**Description of the task**. Reproduce verbatim the lines from the one containing "What is the difference between the maximum" through the end of the rows, with both ends included.

Rendered chart image rows

'''

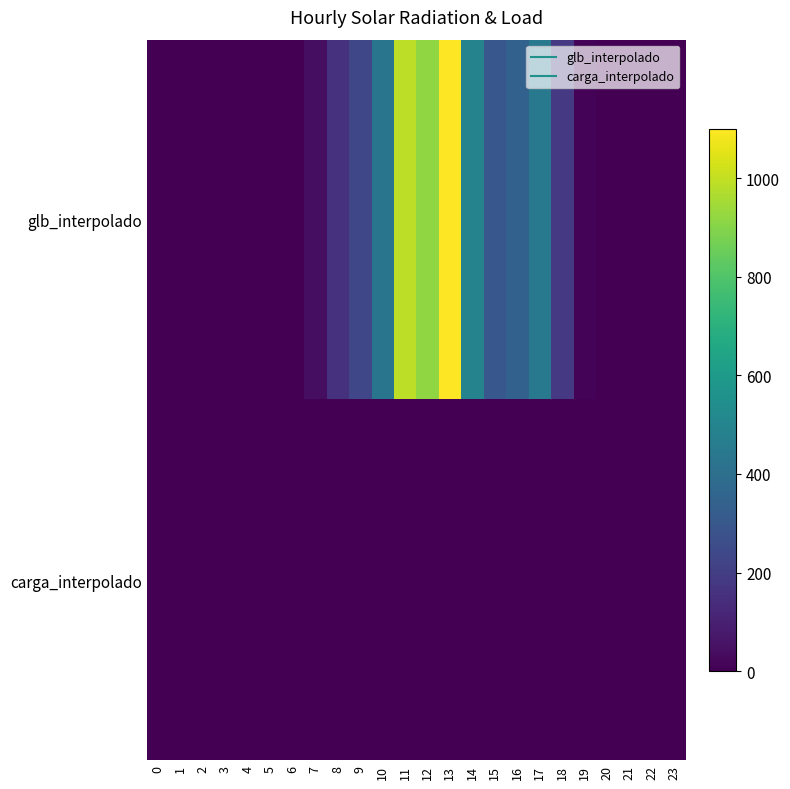

At which category is the sum across all series the highest?

13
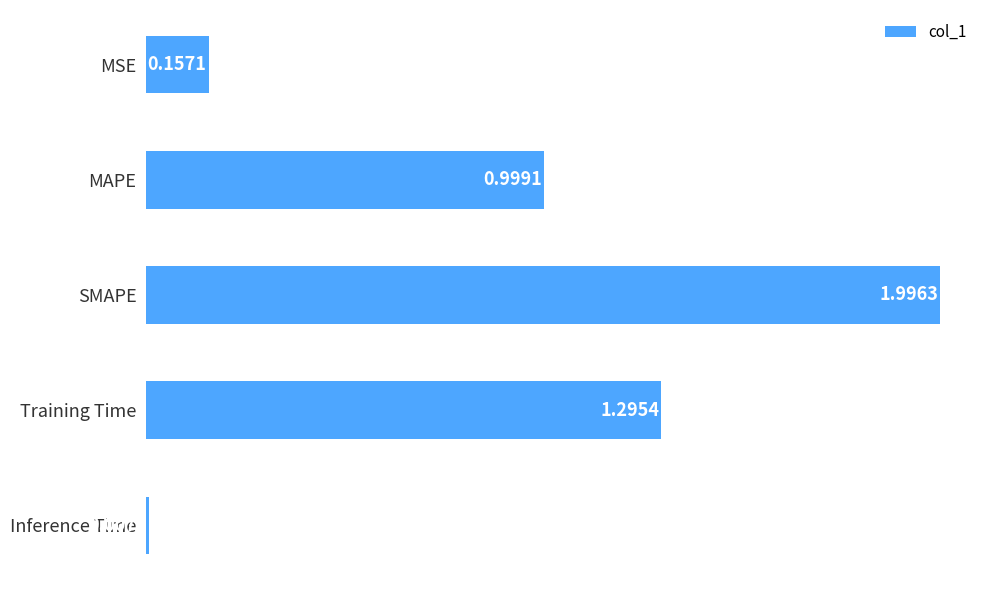

How many bars are there in total?

5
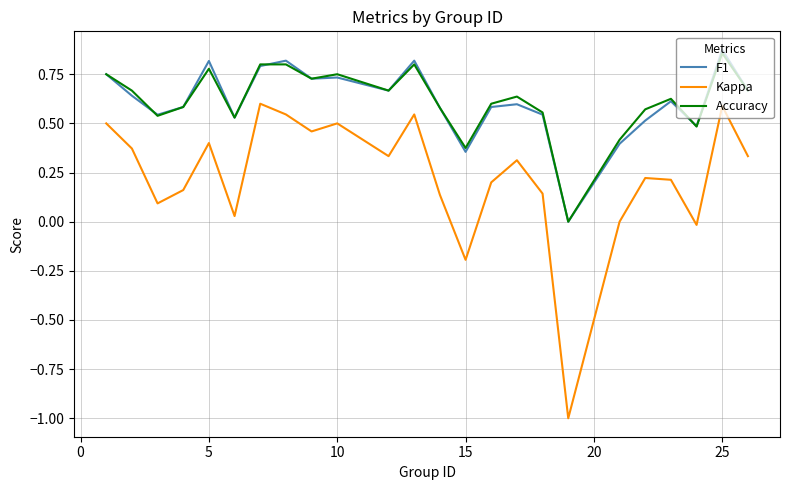

Which series has the widest spread of values?

Kappa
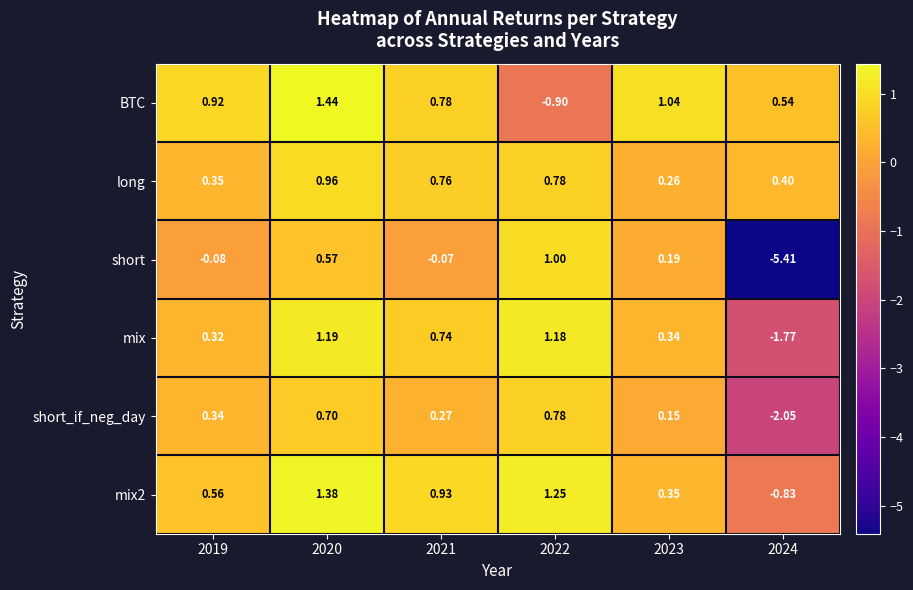

Count the number of categories in the chart.

6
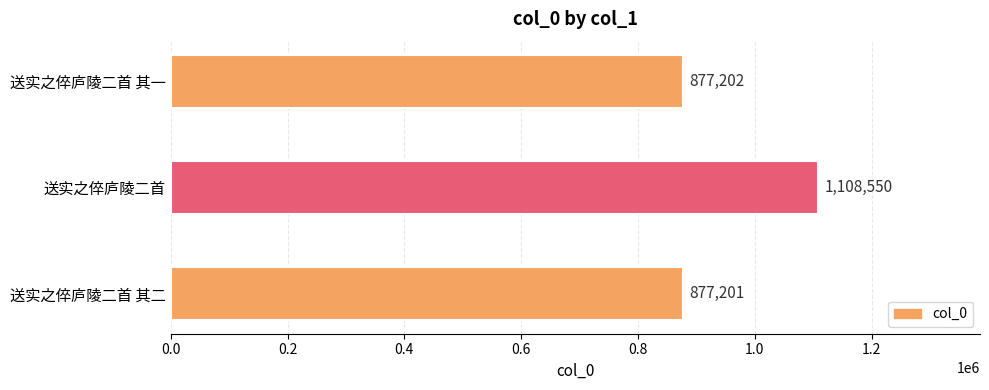

What is the average value?

954318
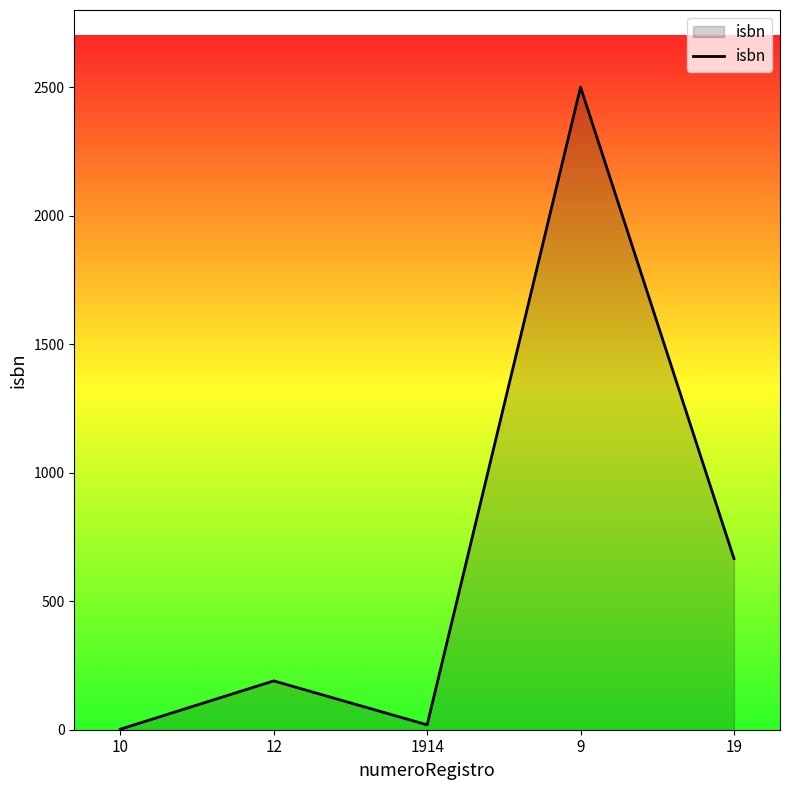

What is the difference between the values at 9 and 12?

2311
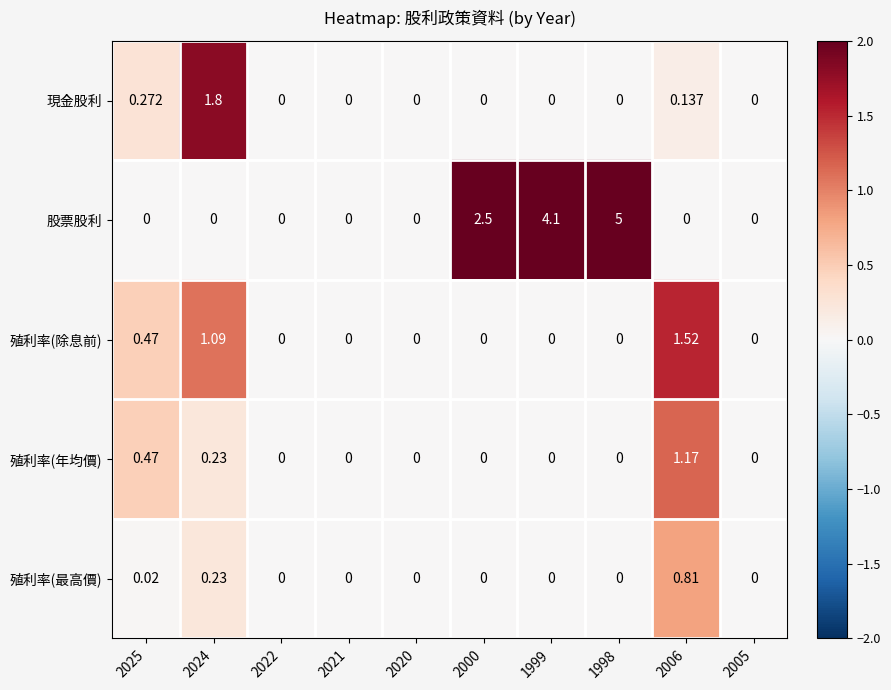

How many series are shown in this chart?

5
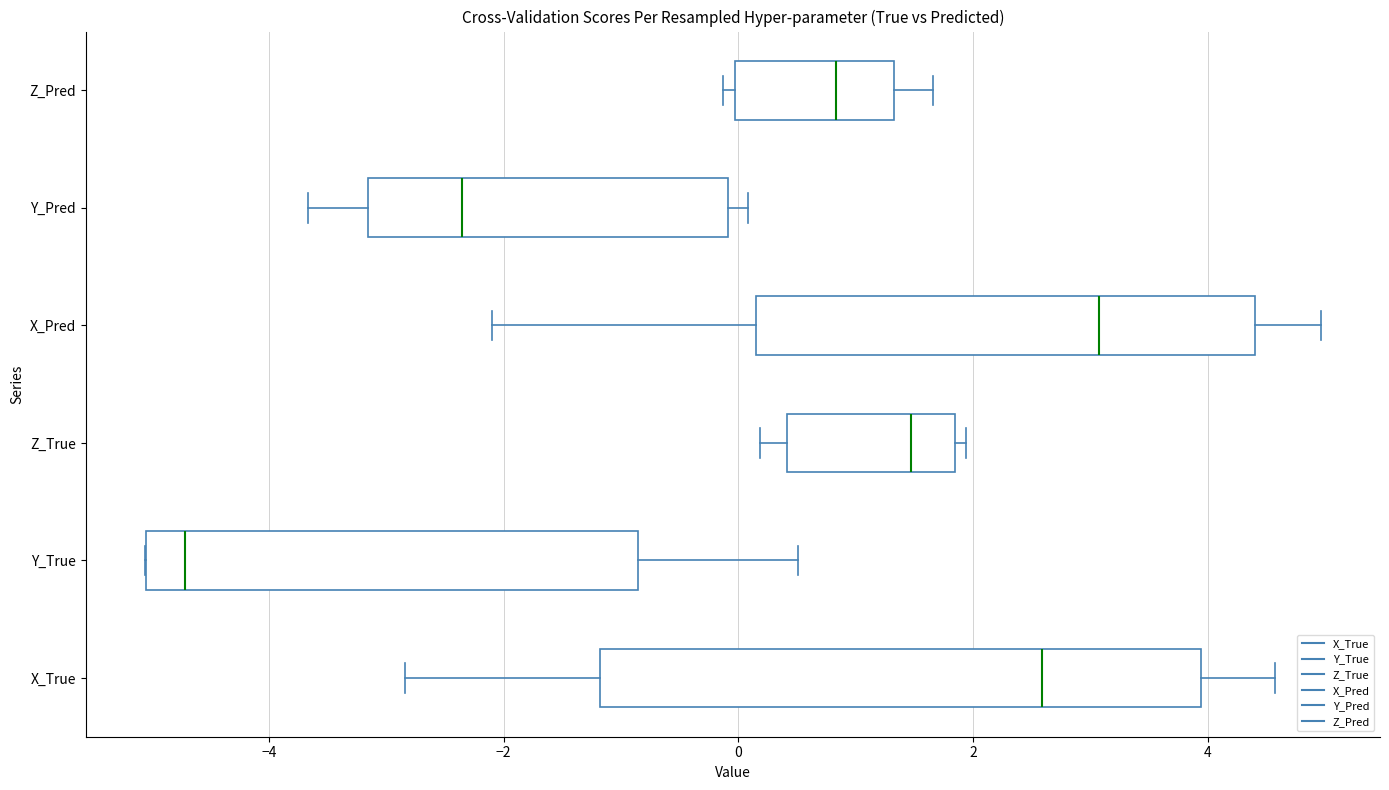

Reading bottom to top, read every box against the x-axis: the position of its median line, the range the box covers, and the ends of its whiskers. The values are not printed on the chart, so give them approximately, as read against the axis.

X_True: median 2.6, box -1.2 to 4.0, whiskers -2.8 to 4.6
Y_True: median -4.8, box -5.0 to -0.8, whiskers -5.0 to 0.6
Z_True: median 1.4, box 0.4 to 1.8, whiskers 0.2 to 2.0
X_Pred: median 3.0, box 0.2 to 4.4, whiskers -2.2 to 5.0
Y_Pred: median -2.4, box -3.2 to 0.0, whiskers -3.6 to 0.0 (just right of the box's right edge)
Z_Pred: median 0.8, box 0.0 to 1.4, whiskers -0.2 to 1.6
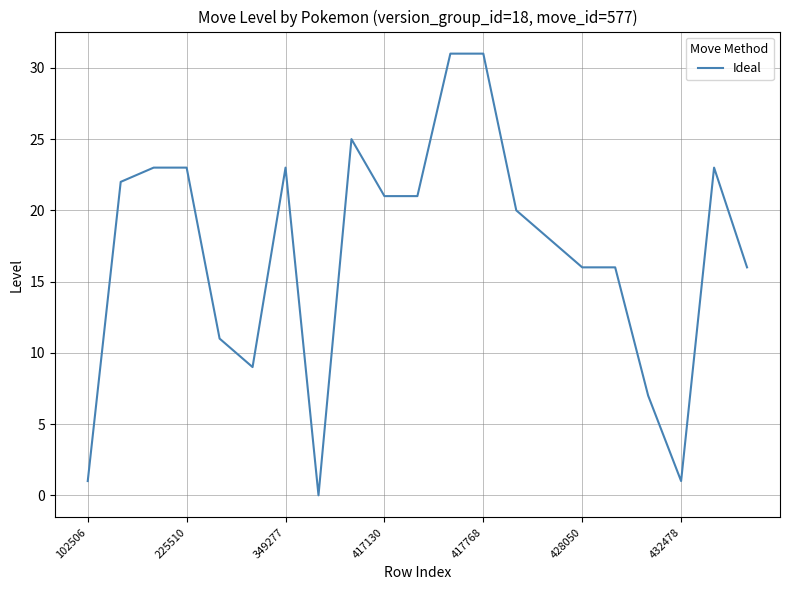

What is the difference between the maximum and minimum values?

31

'''

**The completed task**.
What is the difference between the maximum and minimum values?

31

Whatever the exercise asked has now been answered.